Ex-FARC and AUC leaders meet to “respond to victims” of Colombia’s atrocities


For many Colombians, the names “Timochenko” and “Mancuso,” are associated with the most violent episodes of the country’s half-century internal conflict, and one, that claimed the lives of 260,000 civilians. As commanders of two powerful armies, one a left-wing guerrilla, the other a paramilitary apparatus known as the United Self-Defense Forces of Colombia (AUC), the two men were also arch-enemies until their respective demobilizations. But their futures – not unlike their pasts – also took different turns, with Rodrigo Londoño of the Revolutionary Armed Forces of Colombia (FARC), walking a free man after securing a historic peace deal in 2016, while Salvatore Mancuso continues to serve a long prison sentence in a U.S Federal prison for drug trafficking.

On Thursday, however, the warlords crossed paths again, not on a battlefield but in the virtual realm of video conference before the Special Jurisdiction for Peace – JEP. Both Londoño and Mancuso expressed their willingness to contribute to the tribunal’s understanding of the context and motivation that resulted in human rights abuses. FARC’s Londoño, along with five other members of the guerrilla’s Secretariat, recently accepted a JEP ruling that they were responsible for War Crimes by mass kidnapping civilians and members of the military.

While ex-FARC leaders have been very much in the public eye during these last five years and are the representatives of the political party Comunes, when the AUC demobilized in 2005, many of the group’s top commanders, including Mancuso, were wanted in extradition to the U.S. Mancuso attended the video conference from a federal maximum security prison in Georgia where he is awaiting deportation to Colombia. Mancuso holds both Italian and Colombian citizenships.

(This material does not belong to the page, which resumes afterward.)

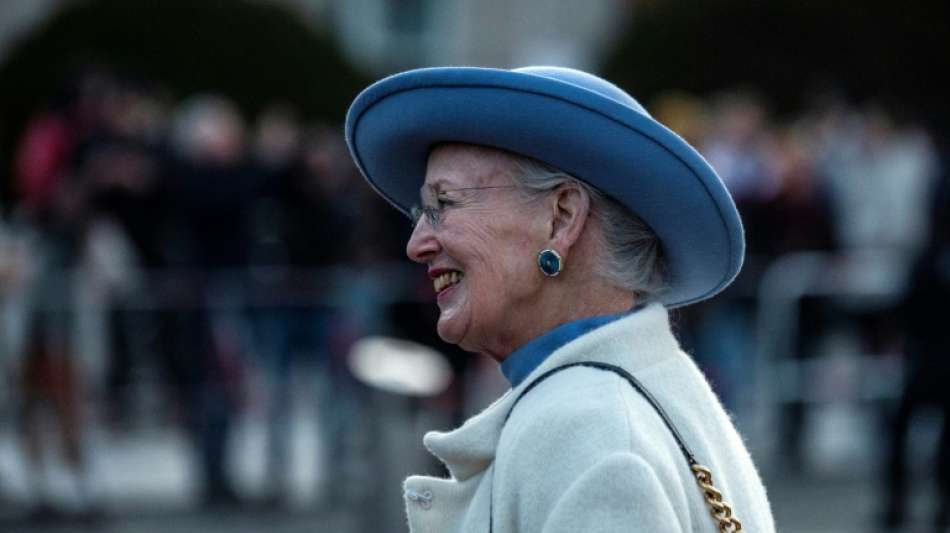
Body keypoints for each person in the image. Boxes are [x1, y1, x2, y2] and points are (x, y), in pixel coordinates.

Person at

When the AUC’s founder Carlos Castaño was murdered by his own security detail in 2004, the government of right-wing President Álvaro Uribe announced the start of peace negotiations. At the height of the internal conflict, AUC had 10,000 combatants as opposed to 21,000 in the rank-and-file of FARC.

The once arch-enemies requested the virtual meeting with Francisco de Roux director of the Truth Clarification Commission. Londoño again recognized that his organization committed crimes against humanity and war crimes. “We have come to this space with the sincere desire to contribute to the truth and therefore be able to reconcile,” he said. “It is far from me to call for applause for the horrific events that were witnessd in war.”

The meeting Thursday lays-out the framework for future discussions between ex-FARC and the AUC that formally begin April 21.

Mancuso also placed importance on the fact that the two were able to meet online and talk “in a civilized manner in order to respond to the victims for all the atrocities committed.” Dressed in orange prison fatigues, the former AUC commander warmly greeted Londoño and stated that as civilians they were no longer “mortal enemies.”

Francisco de Roux welcomed the frank dialogue and received the two commanders “with respect and hope.” The Jesuit priest went on to add that “Colombians want to know the truth of what happened from the very voices of those who participated in the armed conflict. This is not a forum to glorify your roles as protagonists of war, but to accept the great debt you have with society,” he said.